In January the SARS-COV-2 infection exploded in the chinese city of Wuhan and spread worldwide. At the moment there are no news on the impact in people with hemophilia. In the letter to the editor recently published (Cui Dongyan et al. Haemophilia. 2020 Apr 1. doi: 10.1111/hae.14000. [Epub ahead of print]) the authors report on a 35-year-old patient with severe hemophilia A (FVIII 0.7%), without inhibitor, on demand treatment with low-dose replacement therapy and chronic arthropathy in the left knee with joint stiffness, no underlying disease. At the end of January 2020, the patient presented with fever and widespread acute myalgia. Considering the symptoms, he was treated with the usual FVIII concentrate.
Despite the replacement therapy, the muscle pain remained persistent. Meantime recurrent vomiting and anorexia, chills and mild fever arose. Symptomatology were attributed to a bacterial infection, so that the patient was treated with antibiotics (amoxicillin) without any improvement. When the patient reported that the mother and some family members, except his 3-year-old son, had fever and worsening cough the suspected diagnosis of COVID-19 infection was made. Moreover he did not report having been out of Wuhan or at Huanan food-fish market.
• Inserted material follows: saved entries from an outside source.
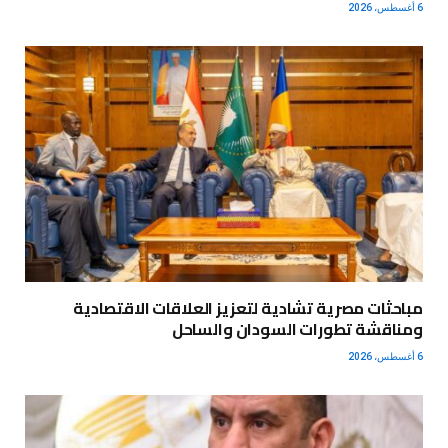
6 أغسطس، 2026
مباحثات مصرية تشادية لتعزيز العلاقات الاقتصادية
ومناقشة تطورات السودان والساحل
6 أغسطس، 2026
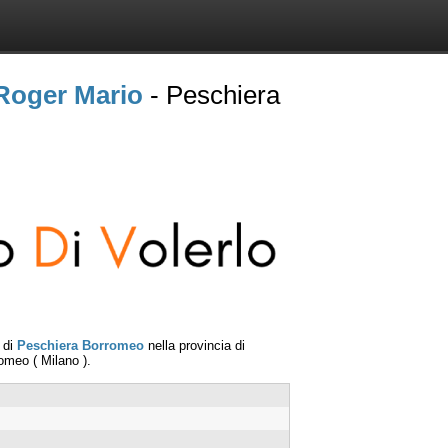
Roger Mario
- Peschiera
 di
Peschiera Borromeo
nella provincia di
romeo
(
Milano
).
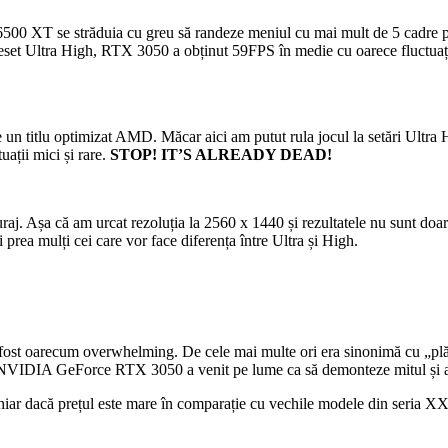
 6500 XT se străduia cu greu să randeze meniul cu mai mult de 5 cadre
et Ultra High, RTX 3050 a obținut 59FPS în medie cu oarece fluctuații,
 un titlu optimizat AMD. Măcar aici am putut rula jocul la setări Ultra
ații mici și rare.
STOP! IT’S ALREADY DEAD!
uraj. Așa că am urcat rezoluția la 2560 x 1440 și rezultatele nu sunt do
prea mulți cei care vor face diferența între Ultra și High.
ost oarecum overwhelming. De cele mai multe ori era sinonimă cu „plăci 
u, NVIDIA GeForce RTX 3050 a venit pe lume ca să demonteze mitul și am 
ar dacă prețul este mare în comparație cu vechile modele din seria XX50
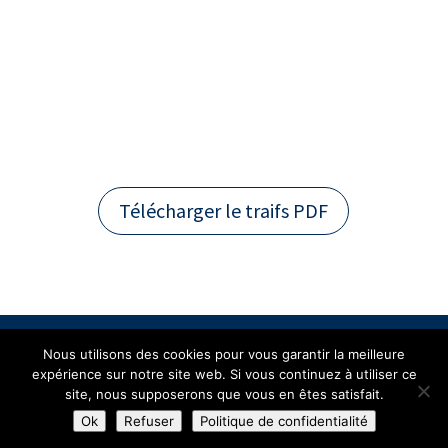
Télécharger le traifs PDF
Mentions Légales
Politique de Confidentialité
Nous utilisons des cookies pour vous garantir la meilleure
Plan du Site
expérience sur notre site web. Si vous continuez à utiliser ce
Création site internet | Webmaster France |
site, nous supposerons que vous en êtes satisfait.
Webdesign 842 Concept
Ok
Refuser
Politique de confidentialité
On medical examination the subject presented with fever (38.2°C), 96 heartbeats/min, respiratory rate of 16 breaths/min, blood pressure 108/82 mmHg, oxygen saturation 96% breathing ambient air, normal chest sound to auscultation.
The CT examination of the chest showed a right basal “ground glass” pneumonia. The oro-pharyngeal swab was negative for influenza A and B viruses. Laboratory tests were normal except for lymphopenia (0.85×109/mL). Meanwhile, the patient began to complain of an exertional dyspnea, however despite these symptoms he was not hospitalized because the disease did not present complications.
When the SARS-COV-2 infection was confirmed, the subject was treated as outpatient with immunoglobulin i.v. (5 g per day for 2 days), then sent home under close supervision of the local community health operators. In addition, he was given an antiviral agent (oseltamir), an antibiotic (cefdinir) and other traditional Chinese medicines.
On the third day of treatment, the patient markedly regained his appetite and recorded the resolution of myalgia, chills and vomiting. On the fifth day of treatment, the fever disappeared, but the dry cough and deep chest pain persisted. Cough, wheezing and chest pain gradually disappeared two weeks later. The patient had never suffered from hemoptysis. In March 2020 he was asymptomatic, without any increase in the usual bleeding events throughout the follow-up period.
Unfortunately, due to the lockdown and difficulties in moving around the city, the patient did not perform laboratory checks, with particular reference to coagulation tests, viral load and CT examination of the chest.
In conclusion, the patient despite severe haemophilia A has passed the SARS-COVI-2 infection. The disease presented with classic symptoms, including pneumonia according to the course found in the population of Wuhan in the January-February period.
The personal history of the patient with the family infection indicates that the transmission of the virus occurs from person to person, that adults seem to be more affected than children and that pneumonia is the most frequent symptom with different degrees of severity. In this case the COVID-19 disease was mild and therefore it was possible to treat the patient at home. If the patient got worse he would have been hospitalized. The treatment with anti-viral agent, antibiotic and supportive drugs has achieved complete resolution of the infection.
Interestingly, this emblematic case report allows authors to illustrate more generally the pathogenesis of SARS-Cov-2 infection and the behavior adopted by healthcare in China.